*SOURCE EXTRACT:*
- Opening Delimiter -
"Passenger Fatty-Seven" is the tenth episode of the fifteenth season of the animated sitcom Family Guy, and the 279th episode overall. It aired on Fox in the United States on January 8, 2017, and is written by Alex Carter and directed by Greg Colton. The story follows Quagmire flying his friends to San Francisco, and as they go home, they are soon ambushed by a group of Eastern European terrorists hijacking their plane, causing Quagmire to put his ex-Navy piloting skills to the test.

This episode was dedicated in memory of cast member Carrie Fisher, who died on December 27, 2016, after going into cardiac arrest while on a flight to Los Angeles on December 23, 2016. A slide showing her picture with the words "In Loving Memory" on top and "Carrie Fisher 1956–2016" below was shown before the start of the episode.
- Closing Delimiter -
*AVAILABLE DATA:*
- Opening Delimiter -
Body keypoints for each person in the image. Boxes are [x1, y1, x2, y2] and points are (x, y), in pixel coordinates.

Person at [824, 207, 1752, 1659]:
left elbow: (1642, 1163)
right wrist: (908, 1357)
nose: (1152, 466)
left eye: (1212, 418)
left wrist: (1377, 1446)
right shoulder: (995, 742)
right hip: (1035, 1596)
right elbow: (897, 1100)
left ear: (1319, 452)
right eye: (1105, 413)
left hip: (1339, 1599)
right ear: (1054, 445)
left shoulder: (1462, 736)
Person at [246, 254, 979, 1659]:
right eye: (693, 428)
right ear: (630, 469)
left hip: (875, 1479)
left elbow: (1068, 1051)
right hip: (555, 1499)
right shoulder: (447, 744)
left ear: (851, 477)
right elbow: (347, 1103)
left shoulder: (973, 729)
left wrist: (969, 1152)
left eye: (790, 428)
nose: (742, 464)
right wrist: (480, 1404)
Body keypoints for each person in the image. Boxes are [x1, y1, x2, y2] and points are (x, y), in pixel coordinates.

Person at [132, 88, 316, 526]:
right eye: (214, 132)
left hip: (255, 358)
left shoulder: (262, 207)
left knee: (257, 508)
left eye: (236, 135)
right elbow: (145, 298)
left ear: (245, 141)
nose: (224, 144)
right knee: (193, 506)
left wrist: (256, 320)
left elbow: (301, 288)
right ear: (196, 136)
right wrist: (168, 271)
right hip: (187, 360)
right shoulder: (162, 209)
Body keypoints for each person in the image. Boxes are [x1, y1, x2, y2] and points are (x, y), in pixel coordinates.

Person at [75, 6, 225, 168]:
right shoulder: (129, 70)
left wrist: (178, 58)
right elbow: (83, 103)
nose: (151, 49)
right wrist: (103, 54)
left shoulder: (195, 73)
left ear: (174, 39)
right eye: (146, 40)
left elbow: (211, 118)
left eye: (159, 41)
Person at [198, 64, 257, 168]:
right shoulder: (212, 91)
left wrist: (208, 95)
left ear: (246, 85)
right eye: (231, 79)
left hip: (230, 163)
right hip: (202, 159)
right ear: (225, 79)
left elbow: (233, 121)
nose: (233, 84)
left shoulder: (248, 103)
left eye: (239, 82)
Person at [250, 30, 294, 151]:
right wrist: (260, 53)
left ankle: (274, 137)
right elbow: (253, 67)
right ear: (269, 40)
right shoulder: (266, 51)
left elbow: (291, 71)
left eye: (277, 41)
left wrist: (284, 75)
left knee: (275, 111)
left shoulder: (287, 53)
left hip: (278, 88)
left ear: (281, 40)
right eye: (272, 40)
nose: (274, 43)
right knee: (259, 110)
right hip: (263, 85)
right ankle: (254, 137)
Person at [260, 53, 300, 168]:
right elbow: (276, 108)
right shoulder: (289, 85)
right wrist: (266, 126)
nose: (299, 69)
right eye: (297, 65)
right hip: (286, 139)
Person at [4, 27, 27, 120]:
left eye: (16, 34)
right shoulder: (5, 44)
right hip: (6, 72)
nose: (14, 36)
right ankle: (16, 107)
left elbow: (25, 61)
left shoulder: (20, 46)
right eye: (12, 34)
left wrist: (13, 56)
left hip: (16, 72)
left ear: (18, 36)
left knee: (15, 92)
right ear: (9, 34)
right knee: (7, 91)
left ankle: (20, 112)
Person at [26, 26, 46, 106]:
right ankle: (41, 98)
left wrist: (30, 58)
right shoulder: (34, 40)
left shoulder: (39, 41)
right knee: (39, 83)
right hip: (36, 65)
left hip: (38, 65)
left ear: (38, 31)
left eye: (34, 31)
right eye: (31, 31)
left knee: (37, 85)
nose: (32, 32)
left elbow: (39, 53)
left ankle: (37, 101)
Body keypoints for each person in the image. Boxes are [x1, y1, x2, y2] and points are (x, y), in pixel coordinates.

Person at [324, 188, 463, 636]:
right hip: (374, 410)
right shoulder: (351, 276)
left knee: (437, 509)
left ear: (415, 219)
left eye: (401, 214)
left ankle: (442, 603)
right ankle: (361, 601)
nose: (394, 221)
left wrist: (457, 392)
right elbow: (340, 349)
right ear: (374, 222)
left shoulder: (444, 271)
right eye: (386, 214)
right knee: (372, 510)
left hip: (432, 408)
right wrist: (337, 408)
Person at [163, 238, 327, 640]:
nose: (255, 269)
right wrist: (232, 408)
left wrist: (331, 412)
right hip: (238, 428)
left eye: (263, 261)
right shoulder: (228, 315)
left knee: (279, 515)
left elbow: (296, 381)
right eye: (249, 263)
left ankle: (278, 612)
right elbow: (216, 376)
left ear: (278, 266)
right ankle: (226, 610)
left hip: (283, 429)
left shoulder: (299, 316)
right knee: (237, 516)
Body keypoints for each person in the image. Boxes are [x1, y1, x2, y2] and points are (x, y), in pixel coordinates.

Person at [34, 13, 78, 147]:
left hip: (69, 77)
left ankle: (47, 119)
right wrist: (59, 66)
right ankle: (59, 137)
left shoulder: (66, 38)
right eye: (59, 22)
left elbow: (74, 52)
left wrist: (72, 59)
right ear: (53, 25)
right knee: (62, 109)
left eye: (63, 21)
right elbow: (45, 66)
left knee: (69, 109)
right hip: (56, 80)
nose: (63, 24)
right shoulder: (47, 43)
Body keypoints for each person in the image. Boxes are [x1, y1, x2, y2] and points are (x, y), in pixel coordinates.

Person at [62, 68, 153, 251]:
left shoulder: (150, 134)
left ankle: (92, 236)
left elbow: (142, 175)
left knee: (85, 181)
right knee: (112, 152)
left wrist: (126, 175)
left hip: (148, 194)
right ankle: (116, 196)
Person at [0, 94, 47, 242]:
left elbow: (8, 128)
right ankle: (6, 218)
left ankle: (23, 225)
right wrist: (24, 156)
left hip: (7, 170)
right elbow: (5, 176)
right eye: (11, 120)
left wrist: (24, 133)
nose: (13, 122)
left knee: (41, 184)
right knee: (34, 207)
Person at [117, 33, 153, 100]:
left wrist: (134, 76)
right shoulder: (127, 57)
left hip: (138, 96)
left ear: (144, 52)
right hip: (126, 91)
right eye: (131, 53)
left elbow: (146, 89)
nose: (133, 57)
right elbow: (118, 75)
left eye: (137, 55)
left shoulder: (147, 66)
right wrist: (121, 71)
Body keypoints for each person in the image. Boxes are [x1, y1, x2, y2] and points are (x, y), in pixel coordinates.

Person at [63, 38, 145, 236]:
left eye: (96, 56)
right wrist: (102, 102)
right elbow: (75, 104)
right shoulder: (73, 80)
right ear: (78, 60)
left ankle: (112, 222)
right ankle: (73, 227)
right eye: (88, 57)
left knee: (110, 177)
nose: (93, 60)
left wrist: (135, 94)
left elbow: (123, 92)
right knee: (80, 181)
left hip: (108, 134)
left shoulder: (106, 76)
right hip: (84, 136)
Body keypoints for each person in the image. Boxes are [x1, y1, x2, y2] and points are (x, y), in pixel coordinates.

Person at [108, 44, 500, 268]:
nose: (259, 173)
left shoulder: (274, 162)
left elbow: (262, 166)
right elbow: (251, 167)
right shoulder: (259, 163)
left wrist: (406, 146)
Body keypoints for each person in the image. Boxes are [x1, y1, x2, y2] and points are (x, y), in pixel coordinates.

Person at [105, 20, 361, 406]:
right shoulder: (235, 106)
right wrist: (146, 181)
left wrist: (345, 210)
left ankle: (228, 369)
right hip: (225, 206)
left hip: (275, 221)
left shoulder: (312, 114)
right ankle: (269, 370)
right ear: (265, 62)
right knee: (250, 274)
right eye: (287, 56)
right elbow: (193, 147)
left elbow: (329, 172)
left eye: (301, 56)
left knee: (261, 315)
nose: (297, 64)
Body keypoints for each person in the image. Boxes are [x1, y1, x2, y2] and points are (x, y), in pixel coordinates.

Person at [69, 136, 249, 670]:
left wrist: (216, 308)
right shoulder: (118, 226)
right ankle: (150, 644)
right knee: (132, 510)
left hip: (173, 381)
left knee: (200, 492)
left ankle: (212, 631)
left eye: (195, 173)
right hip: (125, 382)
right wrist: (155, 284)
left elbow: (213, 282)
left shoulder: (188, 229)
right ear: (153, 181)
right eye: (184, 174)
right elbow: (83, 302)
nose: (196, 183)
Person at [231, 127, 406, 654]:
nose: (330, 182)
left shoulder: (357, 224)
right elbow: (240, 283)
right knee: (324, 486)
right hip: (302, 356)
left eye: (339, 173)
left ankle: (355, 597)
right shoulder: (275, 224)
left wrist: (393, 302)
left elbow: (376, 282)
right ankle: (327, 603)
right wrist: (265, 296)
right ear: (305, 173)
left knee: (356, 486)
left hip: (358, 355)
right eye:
- Closing Delimiter -
*ACTIVITIES:*
- 1) From the Family Guy episode text above, copy the passage that begins at the words "This episode was" and stops after the words "of the episode.".
- 2) Translate this sentence from the Family Guy episode text into Spanish: "It aired on Fox in the United States on January 8, 2017, and is written by Alex Carter and directed by Greg Colton."

*RESULTS FOR THE EXERCISE:*
- 1)
This episode was dedicated in memory of cast member Carrie Fisher, who died on December 27, 2016, after going into cardiac arrest while on a flight to Los Angeles on December 23, 2016. A slide showing her picture with the words "In Loving Memory" on top and "Carrie Fisher 1956–2016" below was shown before the start of the episode.

- 2) Se emitió por Fox en Estados Unidos el 8 de enero de 2017, y está escrito por Alex Carter y dirigido por Greg Colton.